# gnome-light 2.18 ?

## pancurski

Pojawiło się już gnome 2.18 jako ~. Fajnie, ale czy bedzie też gnome-light 2.18 ? Wiecie coś na ten temat ? Czy wraz z wersją 2.18 zrezygnowano z odchudzonego gnoma.

----------

## Raku

Moved from Polish OTW to Polish.

----------

## Pryka

miła wiadomość i ja się przyłączam do pytania czy można liczyć na Gnome-light ???

----------

## m010ch

Tiaa - przerzuciłem całe FGO i tylko pytania "kiedy będzie" - żadnych odpowiedzi od devów :/

W ogóle GNOME jest coś po macoszemu traktowany w Gentoo. KDE 3.5.7 wyszło 22.05 i tego samego dnia było już w Portage.

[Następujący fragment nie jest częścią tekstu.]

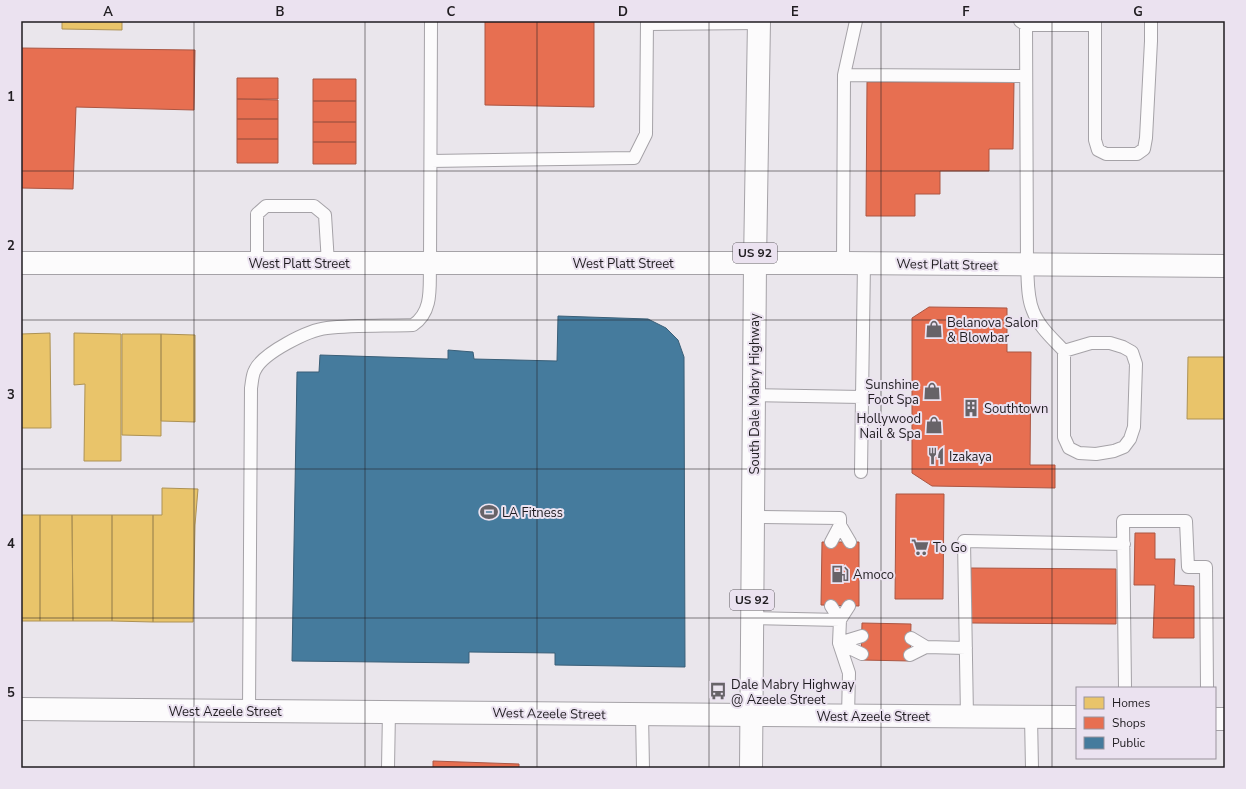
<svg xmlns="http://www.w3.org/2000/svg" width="1246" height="789" viewBox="0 0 1246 789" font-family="'Nunito Sans',sans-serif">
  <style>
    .homes { fill: #e9c46a; stroke: #ad9254 }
    .shops { fill: #e76f51; stroke: #ab5643 }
    .public { fill: #457b9d; stroke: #3a5f78 }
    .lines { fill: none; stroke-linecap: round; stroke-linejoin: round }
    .service-casing { stroke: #a5a2a7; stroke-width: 14 }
    .minor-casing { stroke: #a5a2a7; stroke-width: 24 }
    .tertiary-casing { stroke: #a5a2a7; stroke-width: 24 }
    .secondary-casing { stroke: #a5a2a7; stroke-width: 24 }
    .primary-casing { stroke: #a5a2a7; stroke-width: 24 }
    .service { stroke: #fcfbfc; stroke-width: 12 }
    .minor { stroke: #fcfbfc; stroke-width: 22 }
    .tertiary { stroke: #fcfbfc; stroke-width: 22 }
    .secondary { stroke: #fcfbfc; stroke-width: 22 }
    .primary { stroke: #fcfbfc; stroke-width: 22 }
    .grid { fill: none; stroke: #201d21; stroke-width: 1; stroke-opacity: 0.55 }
    .labels { text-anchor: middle; stroke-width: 4; stroke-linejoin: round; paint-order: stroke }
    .shield { fill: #ebe2f0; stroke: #5d585f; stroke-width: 1 }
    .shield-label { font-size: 12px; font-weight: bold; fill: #201d21 }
    .street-label { font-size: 13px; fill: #201d21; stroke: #ebe2f0 }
    .poi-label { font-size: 13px; fill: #201d21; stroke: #ebe2f0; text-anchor: start }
    .neatline { fill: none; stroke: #201d21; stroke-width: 1.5 }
    .grid-label { font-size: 13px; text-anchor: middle; font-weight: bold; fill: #201d21 }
  </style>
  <rect width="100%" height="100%" fill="#eae6ec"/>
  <path class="homes" d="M 62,21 L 122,21 L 122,30 L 62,29 Z
    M 50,333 L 51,428 L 21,428 L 21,334 Z
    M 74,333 L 121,334 L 121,461 L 84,461 L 85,384 L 74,385 Z
    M 122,334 L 161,334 L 161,436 L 122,435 Z
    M 161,334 L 195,335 L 195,422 L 161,421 Z
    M 1188,357 L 1225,357 L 1225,419 L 1187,419 Z
    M 162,488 L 198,489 L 195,525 L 193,622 L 153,622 L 153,515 L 162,515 Z
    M 21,515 L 40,515 L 40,621 L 21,621 Z
    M 40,515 L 72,515 L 73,621 L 40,621 Z
    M 72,515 L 112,515 L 112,621 L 73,621 Z
    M 112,515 L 153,515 L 153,622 L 112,621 Z"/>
  <path class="shops" d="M 485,21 L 594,21 L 594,107 L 485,105 Z
    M 21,48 L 195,50 L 194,110 L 76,107 L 73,189 L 21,188 Z
    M 237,78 L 278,78 L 278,99 L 237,99 Z
    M 313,79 L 356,79 L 356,101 L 313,101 Z
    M 867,82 L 1014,82 L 1013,149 L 989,149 L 989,171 L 940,171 L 940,194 L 915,194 L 915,216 L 866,216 Z
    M 237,99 L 278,100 L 278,119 L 237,119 Z
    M 313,101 L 356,101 L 356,122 L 313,122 Z
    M 237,119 L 278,119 L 278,139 L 237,139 Z
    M 313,122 L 356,122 L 356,142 L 313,142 Z
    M 237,139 L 278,139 L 278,163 L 237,163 Z
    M 313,142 L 356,142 L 356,164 L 313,164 Z
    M 929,307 L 1007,308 L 1007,352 L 1031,352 L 1030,465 L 1055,465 L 1055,488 L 932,486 L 912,473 L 912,318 Z
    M 896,494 L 944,494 L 943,599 L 895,599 Z
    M 1135,533 L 1155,533 L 1155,559 L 1175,559 L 1174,585 L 1194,586 L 1194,638 L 1153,638 L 1155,585 L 1134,585 Z
    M 822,542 L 859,542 L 859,606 L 821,605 Z
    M 971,568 L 1116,569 L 1116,624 L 971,623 Z
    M 862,623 L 911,624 L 910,661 L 861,660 Z
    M 433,761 L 519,764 L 519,768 L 433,768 Z"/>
  <path class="public" d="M 558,316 L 648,319 L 666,328 L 678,340 L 684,357 L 685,667 L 555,665 L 555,653 L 469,652 L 469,663 L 292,661 L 297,372 L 319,372 L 320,355 L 448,359 L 448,350 L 473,352 L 474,359 L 557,361 Z"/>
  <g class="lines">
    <g class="service-casing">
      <path id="service" d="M 1020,21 L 1026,25 L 1027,265 C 1028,280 1027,297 1033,311 C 1039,327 1053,339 1064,351 L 1064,437 L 1069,448 L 1079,453 L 1096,454 L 1114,451 L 1124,447 L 1130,439 L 1134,427 L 1136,364 L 1132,352 L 1123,347 L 1110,343 L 1091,343 L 1064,351
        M 1095,21 L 1095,140 L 1098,150 L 1106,154 L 1137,154 L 1144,149 L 1146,138 L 1151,41 L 1151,21
        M 647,24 L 759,23
        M 1026,25 L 1095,25
        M 844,75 L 1026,76
        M 431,161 L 634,158 L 646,134 L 647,21
        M 257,263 L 257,214 L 266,206 L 314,206 L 325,215 L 328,263
        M 843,263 L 844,75 L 856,21
        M 754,395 L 862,397 L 864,263
        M 861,472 L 862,397
        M 753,517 L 840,518 L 840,525 L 850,542
        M 831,542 L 840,525
        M 831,606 L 840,620
        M 849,606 L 840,620 L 839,643 L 862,636
        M 752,618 L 840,620
        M 911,638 L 926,647 L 966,648
        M 839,643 L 849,673 L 848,716
        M 839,643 L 862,654
        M 910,655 L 926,647
        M 1125,688 L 1123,521 L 1186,521 L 1188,567 L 1206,567 L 1207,688
        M 249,711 L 251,388 C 252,383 252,375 255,370 C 263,353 308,330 327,328 C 355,325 384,326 413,325 C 434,311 429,285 430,263 L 431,21
        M 642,714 L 643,768
        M 967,717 L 964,541 L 1124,544
        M 1031,717 L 1032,768
        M 388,768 L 389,711"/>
    </g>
    <g class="minor-casing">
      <path id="minor" d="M 21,263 L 843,263 L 1225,266"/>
    </g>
    <g class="tertiary-casing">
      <path id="tertiary" d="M 21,709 L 751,715"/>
    </g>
    <g class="secondary-casing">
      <path id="secondary" d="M 751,715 L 1077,717
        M 1215,719 L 1225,719"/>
    </g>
    <g class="primary-casing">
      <path id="primary" d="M 751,768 L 755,263 L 759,21"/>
    </g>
    <use href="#service" class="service"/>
    <use href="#minor" class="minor"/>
    <use href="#tertiary" class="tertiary"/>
    <use href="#secondary" class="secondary"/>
    <use href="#primary" class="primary"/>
  </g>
  <path class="grid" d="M 194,21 L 194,768M 365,21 L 365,768M 537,21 L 537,768M 709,21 L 709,768M 881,21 L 881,768M 1052,21 L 1052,768M 21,171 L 1225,171M 21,320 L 1225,320M 21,469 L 1225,469M 21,618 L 1225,618"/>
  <defs>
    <g id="shop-bare" transform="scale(1.38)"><path d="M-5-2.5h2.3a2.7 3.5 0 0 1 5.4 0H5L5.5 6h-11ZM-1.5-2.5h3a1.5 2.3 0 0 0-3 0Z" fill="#676368" stroke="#ebe2f0" stroke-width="2.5" paint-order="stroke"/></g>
    <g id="building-bare" transform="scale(1.38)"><path d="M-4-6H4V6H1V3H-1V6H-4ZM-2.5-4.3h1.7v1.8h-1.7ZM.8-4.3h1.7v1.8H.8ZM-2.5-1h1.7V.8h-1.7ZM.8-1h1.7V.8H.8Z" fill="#676368" stroke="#ebe2f0" stroke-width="2.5" paint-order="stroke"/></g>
    <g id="restaurant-bare" transform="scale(1.38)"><path d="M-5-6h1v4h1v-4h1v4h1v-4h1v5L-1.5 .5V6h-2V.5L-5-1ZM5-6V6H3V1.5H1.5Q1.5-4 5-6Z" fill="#676368" stroke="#ebe2f0" stroke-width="2.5" paint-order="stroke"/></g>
    <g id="stadium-bare" transform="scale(1.38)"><path d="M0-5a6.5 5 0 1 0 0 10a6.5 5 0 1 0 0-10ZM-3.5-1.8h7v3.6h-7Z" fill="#676368" stroke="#ebe2f0" stroke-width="2.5" paint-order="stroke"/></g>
    <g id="supermarket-bare" transform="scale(1.38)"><path d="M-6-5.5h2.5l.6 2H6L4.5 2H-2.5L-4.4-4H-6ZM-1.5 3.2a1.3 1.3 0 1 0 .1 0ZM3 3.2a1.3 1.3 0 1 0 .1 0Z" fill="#676368" stroke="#ebe2f0" stroke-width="2.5" paint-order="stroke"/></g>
    <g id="fuel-bare" transform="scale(1.38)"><path d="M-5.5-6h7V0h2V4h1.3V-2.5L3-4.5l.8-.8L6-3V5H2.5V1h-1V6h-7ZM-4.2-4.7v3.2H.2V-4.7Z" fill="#676368" stroke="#ebe2f0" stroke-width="2.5" paint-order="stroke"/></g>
    <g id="bus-bare" transform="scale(1.38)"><path d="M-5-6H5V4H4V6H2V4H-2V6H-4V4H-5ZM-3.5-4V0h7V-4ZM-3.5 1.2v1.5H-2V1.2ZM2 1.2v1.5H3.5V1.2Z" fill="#676368" stroke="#ebe2f0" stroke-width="2.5" paint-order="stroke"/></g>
  </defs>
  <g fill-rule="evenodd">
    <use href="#shop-bare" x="934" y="329"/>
    <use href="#shop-bare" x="932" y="391"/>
    <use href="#building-bare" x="971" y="408"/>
    <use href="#shop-bare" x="934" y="425"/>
    <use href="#restaurant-bare" x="936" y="456"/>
    <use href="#stadium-bare" x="489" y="512"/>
    <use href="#supermarket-bare" x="920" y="547"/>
    <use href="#fuel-bare" x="840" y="574"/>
    <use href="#bus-bare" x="718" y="691"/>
  </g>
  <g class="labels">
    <g class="shield">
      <rect x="733" y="243" width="44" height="20" rx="3"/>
      <rect x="730" y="590" width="44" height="20" rx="3"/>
    </g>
    <g class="shield-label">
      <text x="755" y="257">US 92</text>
      <text x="752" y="604">US 92</text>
    </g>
    <g class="street-label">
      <text x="299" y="268">West Platt Street</text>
      <text x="623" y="268">West Platt Street</text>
      <text transform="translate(947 264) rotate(1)" y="5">West Platt Street</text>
      <text transform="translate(754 394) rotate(-90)" y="5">South Dale Mabry Highway</text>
      <text x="225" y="716">West Azeele Street</text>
      <text transform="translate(549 713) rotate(1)" y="5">West Azeele Street</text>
      <text x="873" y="721">West Azeele Street</text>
    </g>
    <g class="poi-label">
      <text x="947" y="327">Belanova Salon<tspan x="947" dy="15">&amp; Blowbar</tspan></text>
      <text x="919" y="389" text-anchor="end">Sunshine<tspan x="919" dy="15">Foot Spa</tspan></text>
      <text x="984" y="413">Southtown</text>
      <text x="921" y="423" text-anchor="end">Hollywood<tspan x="921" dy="15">Nail &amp; Spa</tspan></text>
      <text x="949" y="461">Izakaya</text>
      <text x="502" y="517">LA Fitness</text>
      <text x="933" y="552">To Go</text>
      <text x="853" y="579">Amoco</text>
      <text x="731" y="689">Dale Mabry Highway<tspan x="731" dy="15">@ Azeele Street</tspan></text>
    </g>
  </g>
  <rect width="1246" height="789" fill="none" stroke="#ebe2f0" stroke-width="44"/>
  <rect x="1076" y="687" width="140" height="72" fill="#ebe2f0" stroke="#9a939d"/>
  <rect x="1084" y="697" width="20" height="12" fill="#e9c46a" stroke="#9a939d"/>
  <text x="1112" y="707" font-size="12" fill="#201d21">Homes</text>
  <rect x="1084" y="717" width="20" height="12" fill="#e76f51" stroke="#9a939d"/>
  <text x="1112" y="727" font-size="12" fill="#201d21">Shops</text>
  <rect x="1084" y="737" width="20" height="12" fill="#457b9d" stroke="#9a939d"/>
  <text x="1112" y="747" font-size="12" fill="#201d21">Public</text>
  <rect x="22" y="22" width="1202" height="745" class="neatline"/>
  <g class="grid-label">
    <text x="108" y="16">A</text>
    <text x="280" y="16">B</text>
    <text x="451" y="16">C</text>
    <text x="623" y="16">D</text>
    <text x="795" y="16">E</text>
    <text x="966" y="16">F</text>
    <text x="1138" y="16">G</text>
    <text x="11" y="101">1</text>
    <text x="11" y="250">2</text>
    <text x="11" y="399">3</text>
    <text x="11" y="548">4</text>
    <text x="11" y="697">5</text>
  </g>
</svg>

GNOME 2.18 (premiera bodajże 14.03), nie dość, że w portage wylądowało dopiero 09.04, to do niedawna było i tak hard masked  :Confused: 

Póki więc GNOME-Light 2.18 niet - proponuję "alternatywę" - XFCE 4.4.1  :Cool: 

----------

## Odinist

A czemu nie zaproponowałeś gnome-light-2.16?   :Cool:  Magia cyferek czy cu?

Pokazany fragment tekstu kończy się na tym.